And accommodation with the European Union over the Single Market certainly does not require re-joining the union.
But it does require leadership, realism and strategic negotiation, so as to build up joint structures and processes where the United Kingdom and European Union can develop their post-Brexit relationship.
In essence, the sort of leadership the United Kingdom will need from whoever succeeds the current Prime Minister.
But the problem is that we still have to pretend otherwise.
Just like we have to pretend it is a good idea to have a futile ‘war on drugs’, we have to pretend it is somehow not in our national interest to be part of a Single Market with almost every European country between Iceland and Cyprus, and between Finland and Malta.
The critical political question is how we manage to be part of the Single Market from the outside of the European Union.

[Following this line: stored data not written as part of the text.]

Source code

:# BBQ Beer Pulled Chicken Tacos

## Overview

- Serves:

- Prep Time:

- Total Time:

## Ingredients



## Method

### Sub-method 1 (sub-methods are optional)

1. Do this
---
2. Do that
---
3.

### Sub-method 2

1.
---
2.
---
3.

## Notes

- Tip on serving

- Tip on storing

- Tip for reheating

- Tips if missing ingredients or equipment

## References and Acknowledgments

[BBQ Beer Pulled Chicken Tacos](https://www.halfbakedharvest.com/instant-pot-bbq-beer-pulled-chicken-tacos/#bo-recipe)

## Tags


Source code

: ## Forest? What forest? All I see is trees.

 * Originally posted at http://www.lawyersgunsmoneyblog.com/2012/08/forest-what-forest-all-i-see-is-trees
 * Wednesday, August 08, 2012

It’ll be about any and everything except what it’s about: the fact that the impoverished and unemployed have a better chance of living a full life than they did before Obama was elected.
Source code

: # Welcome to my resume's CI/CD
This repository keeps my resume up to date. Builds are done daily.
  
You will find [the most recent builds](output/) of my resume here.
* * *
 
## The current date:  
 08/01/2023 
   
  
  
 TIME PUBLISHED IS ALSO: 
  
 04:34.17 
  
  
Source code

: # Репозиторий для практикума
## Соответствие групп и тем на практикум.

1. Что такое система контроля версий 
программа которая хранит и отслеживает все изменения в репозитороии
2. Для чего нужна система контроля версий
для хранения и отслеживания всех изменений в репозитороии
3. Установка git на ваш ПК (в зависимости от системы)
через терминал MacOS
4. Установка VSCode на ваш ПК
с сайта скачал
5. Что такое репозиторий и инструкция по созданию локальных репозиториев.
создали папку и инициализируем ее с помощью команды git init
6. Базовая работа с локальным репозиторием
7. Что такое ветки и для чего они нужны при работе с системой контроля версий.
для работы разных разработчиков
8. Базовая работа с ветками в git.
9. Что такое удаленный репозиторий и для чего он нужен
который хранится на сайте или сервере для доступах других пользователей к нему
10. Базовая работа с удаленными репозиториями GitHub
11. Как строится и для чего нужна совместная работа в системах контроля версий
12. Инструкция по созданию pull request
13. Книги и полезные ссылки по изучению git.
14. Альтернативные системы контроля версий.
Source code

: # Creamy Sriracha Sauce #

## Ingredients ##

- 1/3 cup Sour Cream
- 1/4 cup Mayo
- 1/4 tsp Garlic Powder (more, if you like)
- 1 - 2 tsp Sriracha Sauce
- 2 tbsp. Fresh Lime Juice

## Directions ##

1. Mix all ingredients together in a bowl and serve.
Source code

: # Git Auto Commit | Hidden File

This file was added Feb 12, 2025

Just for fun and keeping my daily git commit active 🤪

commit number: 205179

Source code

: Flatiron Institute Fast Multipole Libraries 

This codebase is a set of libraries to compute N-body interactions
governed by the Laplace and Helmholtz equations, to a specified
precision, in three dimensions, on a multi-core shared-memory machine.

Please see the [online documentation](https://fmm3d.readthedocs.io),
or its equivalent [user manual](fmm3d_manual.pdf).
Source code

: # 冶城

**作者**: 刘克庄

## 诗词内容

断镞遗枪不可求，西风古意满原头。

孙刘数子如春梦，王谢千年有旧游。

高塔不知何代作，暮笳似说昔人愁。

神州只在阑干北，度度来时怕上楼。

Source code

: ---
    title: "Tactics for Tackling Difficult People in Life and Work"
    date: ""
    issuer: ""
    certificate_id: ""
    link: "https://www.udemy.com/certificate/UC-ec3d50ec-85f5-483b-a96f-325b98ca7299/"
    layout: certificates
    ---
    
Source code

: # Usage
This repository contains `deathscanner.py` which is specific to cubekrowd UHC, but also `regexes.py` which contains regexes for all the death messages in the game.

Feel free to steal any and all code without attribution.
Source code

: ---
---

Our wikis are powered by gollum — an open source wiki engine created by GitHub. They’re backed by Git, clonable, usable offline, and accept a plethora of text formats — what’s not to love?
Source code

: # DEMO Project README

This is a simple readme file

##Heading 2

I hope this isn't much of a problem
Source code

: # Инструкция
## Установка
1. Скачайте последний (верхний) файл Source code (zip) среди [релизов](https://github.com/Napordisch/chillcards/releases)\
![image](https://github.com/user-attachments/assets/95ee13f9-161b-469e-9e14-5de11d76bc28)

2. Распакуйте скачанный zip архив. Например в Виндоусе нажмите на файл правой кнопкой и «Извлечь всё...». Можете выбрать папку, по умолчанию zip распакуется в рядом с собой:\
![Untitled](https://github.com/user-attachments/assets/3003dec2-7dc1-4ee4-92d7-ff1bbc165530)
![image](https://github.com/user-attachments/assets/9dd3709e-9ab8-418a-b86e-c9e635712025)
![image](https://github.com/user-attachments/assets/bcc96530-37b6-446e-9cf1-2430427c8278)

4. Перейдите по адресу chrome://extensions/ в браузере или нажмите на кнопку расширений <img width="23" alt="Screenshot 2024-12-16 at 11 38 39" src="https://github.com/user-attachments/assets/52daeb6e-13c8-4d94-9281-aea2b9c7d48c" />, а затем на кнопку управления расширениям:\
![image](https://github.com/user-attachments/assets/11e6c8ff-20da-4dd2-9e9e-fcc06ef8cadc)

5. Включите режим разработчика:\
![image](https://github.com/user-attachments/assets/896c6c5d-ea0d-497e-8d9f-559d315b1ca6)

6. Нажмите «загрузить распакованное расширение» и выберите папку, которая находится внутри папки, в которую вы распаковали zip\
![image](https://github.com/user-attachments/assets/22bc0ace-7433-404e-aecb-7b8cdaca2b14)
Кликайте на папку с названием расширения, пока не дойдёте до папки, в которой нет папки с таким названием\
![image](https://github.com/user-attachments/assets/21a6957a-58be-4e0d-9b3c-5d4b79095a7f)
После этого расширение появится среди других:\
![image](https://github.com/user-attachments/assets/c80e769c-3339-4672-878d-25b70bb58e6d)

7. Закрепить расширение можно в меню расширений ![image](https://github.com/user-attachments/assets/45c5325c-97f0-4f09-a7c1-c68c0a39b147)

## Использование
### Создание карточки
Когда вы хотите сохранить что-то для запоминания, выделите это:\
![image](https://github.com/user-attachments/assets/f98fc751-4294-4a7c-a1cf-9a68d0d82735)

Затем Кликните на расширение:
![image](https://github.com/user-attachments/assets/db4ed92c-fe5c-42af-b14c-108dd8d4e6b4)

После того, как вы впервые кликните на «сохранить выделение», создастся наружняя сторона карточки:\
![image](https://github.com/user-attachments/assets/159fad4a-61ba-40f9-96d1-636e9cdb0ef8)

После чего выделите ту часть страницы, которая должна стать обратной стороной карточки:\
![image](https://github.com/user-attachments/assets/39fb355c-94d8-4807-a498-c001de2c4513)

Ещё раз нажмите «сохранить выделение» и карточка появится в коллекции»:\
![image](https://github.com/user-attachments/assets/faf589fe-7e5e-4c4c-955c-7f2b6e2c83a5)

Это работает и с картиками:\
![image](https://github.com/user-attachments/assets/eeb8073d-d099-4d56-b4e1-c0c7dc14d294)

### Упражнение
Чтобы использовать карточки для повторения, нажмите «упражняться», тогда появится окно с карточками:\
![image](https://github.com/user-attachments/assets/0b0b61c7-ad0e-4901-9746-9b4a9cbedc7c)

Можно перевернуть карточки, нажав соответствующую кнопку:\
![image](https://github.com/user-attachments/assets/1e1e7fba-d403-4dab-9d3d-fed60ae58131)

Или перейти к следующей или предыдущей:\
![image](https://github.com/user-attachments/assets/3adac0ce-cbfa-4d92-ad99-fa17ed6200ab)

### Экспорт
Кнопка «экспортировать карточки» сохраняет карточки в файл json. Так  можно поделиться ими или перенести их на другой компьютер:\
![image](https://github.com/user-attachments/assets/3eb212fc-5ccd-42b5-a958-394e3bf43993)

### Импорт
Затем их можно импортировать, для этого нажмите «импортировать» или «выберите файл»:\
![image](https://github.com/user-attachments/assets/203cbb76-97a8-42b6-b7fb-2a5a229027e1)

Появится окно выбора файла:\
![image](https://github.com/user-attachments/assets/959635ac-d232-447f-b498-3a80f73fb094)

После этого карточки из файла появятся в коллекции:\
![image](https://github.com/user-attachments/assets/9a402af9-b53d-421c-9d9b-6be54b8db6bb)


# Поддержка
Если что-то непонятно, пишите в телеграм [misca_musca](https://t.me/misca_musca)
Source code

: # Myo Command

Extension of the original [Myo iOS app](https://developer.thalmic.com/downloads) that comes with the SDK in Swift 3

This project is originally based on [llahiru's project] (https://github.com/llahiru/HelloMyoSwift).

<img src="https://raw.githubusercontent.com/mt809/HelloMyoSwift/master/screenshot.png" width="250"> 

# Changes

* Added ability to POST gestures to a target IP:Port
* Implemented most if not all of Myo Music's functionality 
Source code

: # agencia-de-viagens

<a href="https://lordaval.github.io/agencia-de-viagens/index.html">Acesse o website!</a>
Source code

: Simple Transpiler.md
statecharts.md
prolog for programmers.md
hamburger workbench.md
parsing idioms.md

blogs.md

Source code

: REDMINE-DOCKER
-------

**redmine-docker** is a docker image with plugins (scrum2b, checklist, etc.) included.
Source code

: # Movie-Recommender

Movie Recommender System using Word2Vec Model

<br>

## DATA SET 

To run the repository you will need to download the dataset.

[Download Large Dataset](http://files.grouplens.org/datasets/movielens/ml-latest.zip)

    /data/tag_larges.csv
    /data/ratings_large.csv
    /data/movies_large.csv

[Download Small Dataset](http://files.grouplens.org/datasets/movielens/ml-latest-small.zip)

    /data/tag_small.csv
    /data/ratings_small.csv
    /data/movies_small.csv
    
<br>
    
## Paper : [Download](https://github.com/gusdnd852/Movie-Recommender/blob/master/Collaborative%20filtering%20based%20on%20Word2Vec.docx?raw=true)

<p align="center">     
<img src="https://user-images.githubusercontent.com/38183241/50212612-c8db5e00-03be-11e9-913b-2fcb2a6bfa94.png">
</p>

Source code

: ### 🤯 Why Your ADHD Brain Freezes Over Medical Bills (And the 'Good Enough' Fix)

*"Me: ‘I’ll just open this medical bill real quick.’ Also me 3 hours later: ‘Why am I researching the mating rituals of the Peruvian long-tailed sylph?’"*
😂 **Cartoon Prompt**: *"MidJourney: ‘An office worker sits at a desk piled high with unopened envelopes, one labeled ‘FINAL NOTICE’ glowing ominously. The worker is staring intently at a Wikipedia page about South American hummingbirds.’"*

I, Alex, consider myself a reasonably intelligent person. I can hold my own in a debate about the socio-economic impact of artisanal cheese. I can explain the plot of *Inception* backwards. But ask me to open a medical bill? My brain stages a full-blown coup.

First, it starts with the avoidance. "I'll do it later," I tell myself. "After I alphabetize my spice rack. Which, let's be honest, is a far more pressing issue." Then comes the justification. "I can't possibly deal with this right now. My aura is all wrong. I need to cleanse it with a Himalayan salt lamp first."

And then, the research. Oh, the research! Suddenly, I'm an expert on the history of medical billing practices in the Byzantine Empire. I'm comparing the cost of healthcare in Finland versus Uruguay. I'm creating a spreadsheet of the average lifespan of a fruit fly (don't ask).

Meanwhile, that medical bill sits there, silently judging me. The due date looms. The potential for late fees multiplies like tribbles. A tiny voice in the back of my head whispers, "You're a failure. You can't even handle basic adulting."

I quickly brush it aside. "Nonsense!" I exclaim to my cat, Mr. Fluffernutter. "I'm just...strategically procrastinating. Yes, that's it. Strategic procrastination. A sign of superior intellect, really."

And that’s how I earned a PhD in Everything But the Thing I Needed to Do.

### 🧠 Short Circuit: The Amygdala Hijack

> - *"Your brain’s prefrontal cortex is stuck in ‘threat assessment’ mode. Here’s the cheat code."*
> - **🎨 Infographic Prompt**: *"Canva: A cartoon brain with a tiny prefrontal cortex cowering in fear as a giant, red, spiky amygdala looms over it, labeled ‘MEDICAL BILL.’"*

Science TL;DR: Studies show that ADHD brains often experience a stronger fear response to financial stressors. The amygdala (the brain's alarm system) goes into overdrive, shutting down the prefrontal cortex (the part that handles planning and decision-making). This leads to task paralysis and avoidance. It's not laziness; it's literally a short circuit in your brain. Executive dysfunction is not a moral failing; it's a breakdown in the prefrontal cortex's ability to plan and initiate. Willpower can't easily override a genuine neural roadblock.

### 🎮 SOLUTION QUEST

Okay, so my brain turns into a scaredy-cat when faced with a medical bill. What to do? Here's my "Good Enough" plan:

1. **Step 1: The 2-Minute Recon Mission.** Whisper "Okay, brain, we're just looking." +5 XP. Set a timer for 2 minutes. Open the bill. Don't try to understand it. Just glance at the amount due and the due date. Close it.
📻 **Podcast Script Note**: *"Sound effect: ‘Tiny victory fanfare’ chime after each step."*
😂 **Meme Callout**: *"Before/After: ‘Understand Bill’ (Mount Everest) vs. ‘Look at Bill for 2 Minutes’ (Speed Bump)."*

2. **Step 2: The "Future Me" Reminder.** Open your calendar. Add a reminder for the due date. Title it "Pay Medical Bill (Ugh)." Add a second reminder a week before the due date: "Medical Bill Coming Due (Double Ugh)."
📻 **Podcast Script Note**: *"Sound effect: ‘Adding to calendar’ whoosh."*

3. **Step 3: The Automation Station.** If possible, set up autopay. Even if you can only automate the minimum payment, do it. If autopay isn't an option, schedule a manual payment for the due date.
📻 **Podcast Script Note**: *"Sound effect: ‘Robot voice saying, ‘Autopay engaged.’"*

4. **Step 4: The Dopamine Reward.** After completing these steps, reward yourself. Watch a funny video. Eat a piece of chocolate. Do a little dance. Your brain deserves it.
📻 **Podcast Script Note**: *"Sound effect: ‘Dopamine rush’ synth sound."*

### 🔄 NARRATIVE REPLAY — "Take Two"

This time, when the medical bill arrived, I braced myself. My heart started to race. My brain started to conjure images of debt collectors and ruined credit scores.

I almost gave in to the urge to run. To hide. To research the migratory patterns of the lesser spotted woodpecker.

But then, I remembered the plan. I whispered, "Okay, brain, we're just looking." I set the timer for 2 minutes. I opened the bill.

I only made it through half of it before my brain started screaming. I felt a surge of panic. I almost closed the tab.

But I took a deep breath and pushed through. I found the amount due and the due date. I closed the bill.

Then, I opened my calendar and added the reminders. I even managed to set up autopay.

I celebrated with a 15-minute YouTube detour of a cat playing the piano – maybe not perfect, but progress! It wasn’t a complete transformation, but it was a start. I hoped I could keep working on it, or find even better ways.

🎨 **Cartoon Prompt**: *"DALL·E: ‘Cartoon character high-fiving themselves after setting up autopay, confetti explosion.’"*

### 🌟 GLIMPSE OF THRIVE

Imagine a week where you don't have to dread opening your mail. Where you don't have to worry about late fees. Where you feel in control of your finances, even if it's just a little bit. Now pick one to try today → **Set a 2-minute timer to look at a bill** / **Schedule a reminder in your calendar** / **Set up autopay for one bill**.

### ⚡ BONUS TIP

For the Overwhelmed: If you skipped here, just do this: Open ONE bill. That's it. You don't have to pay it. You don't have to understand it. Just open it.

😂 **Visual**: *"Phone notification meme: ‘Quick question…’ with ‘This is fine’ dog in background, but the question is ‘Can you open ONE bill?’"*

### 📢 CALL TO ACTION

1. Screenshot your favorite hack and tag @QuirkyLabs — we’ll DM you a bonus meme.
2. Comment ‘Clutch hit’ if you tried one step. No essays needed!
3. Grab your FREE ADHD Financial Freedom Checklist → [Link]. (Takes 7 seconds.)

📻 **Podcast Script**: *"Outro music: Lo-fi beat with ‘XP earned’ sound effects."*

(And I do not support the United Kingdom rejoining the European Union, and there is no reason to believe the European Union would have the United Kingdom back as a member state.)
It can be done, but it will be difficult – with (genuinely) tough decisions and a need for (genuine) leadership.
But the politics of Brexit and of our current Prime Minister means that even in 2022 we cannot yet have this adult discussion.
And that is the tragedy of our post-Brexit politics.
Indeed, the tragedy is that we do not yet have post-Brexit politics – we are still stuck in the politics of Brexit.